Work request -> Only the lines from the one containing "[22] Morris J" through the last line below should be written out, exactly and with both ends kept.

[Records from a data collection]
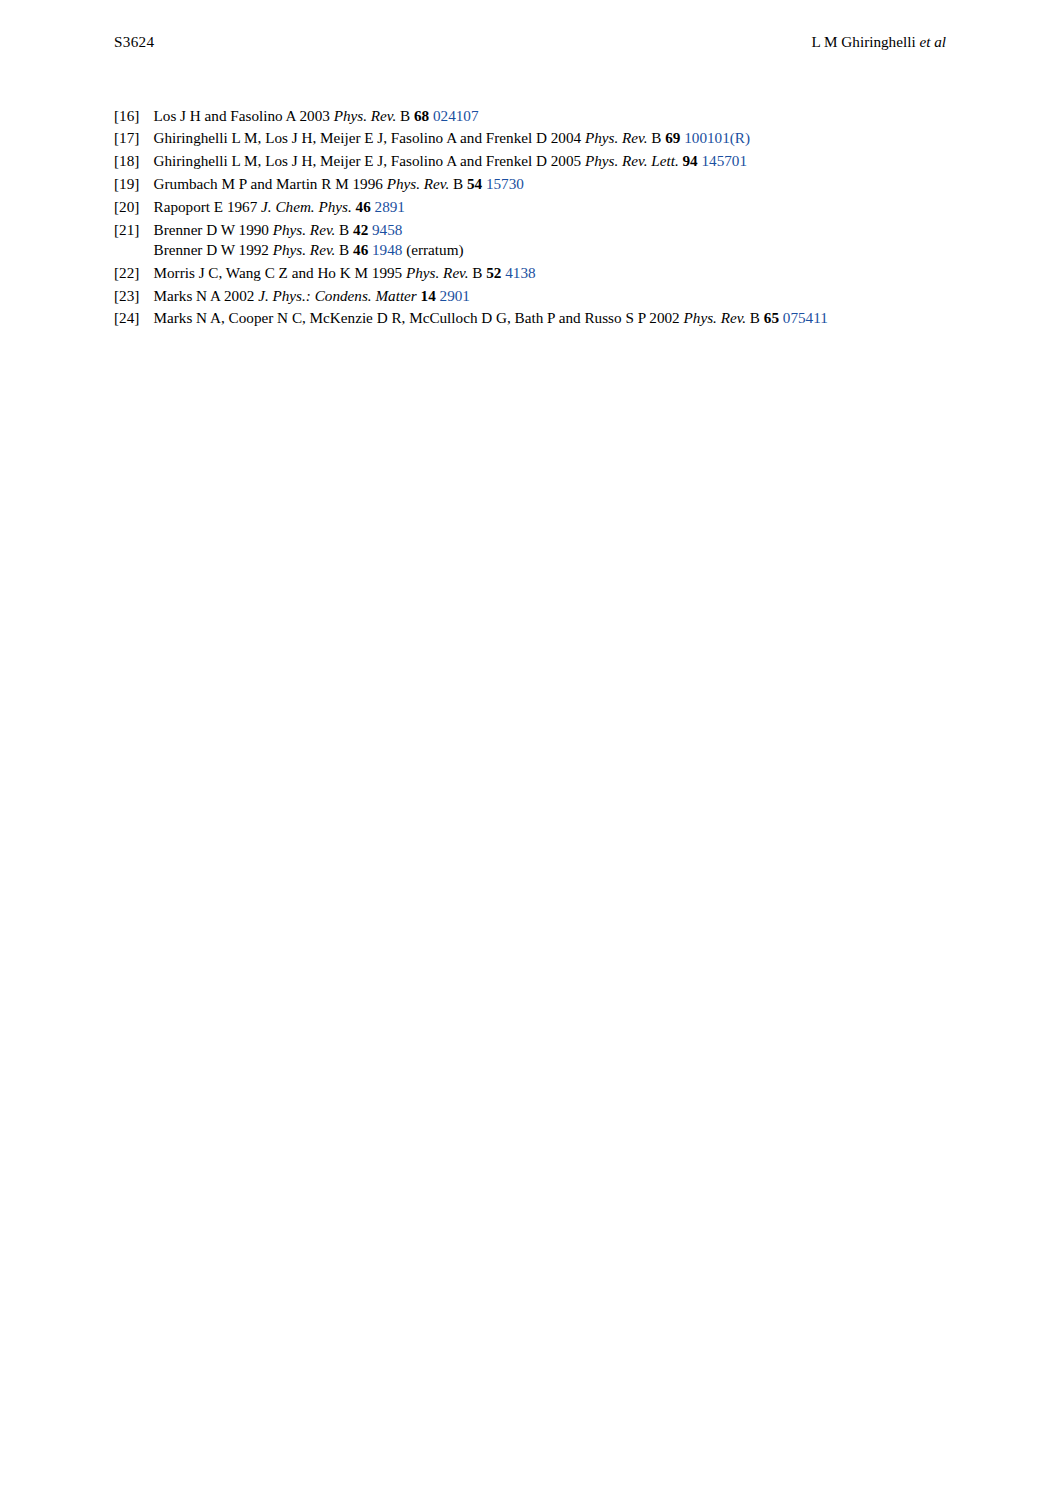S3624 L M Ghiringhelli et al
[16] Los J H and Fasolino A 2003 Phys. Rev. B 68 024107
[17] Ghiringhelli L M, Los J H, Meijer E J, Fasolino A and Frenkel D 2004 Phys. Rev. B 69 100101(R)
[18] Ghiringhelli L M, Los J H, Meijer E J, Fasolino A and Frenkel D 2005 Phys. Rev. Lett. 94 145701
[19] Grumbach M P and Martin R M 1996 Phys. Rev. B 54 15730
[20] Rapoport E 1967 J. Chem. Phys. 46 2891
[21] Brenner D W 1990 Phys. Rev. B 42 9458 Brenner D W 1992 Phys. Rev. B 46 1948 (erratum)
[22] Morris J C, Wang C Z and Ho K M 1995 Phys. Rev. B 52 4138
[23] Marks N A 2002 J. Phys.: Condens. Matter 14 2901
[24] Marks N A, Cooper N C, McKenzie D R, McCulloch D G, Bath P and Russo S P 2002 Phys. Rev. B 65 075411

Solution to this problem ->
[22] Morris J C, Wang C Z and Ho K M 1995 Phys. Rev. B 52 4138
[23] Marks N A 2002 J. Phys.: Condens. Matter 14 2901
[24] Marks N A, Cooper N C, McKenzie D R, McCulloch D G, Bath P and Russo S P 2002 Phys. Rev. B 65 075411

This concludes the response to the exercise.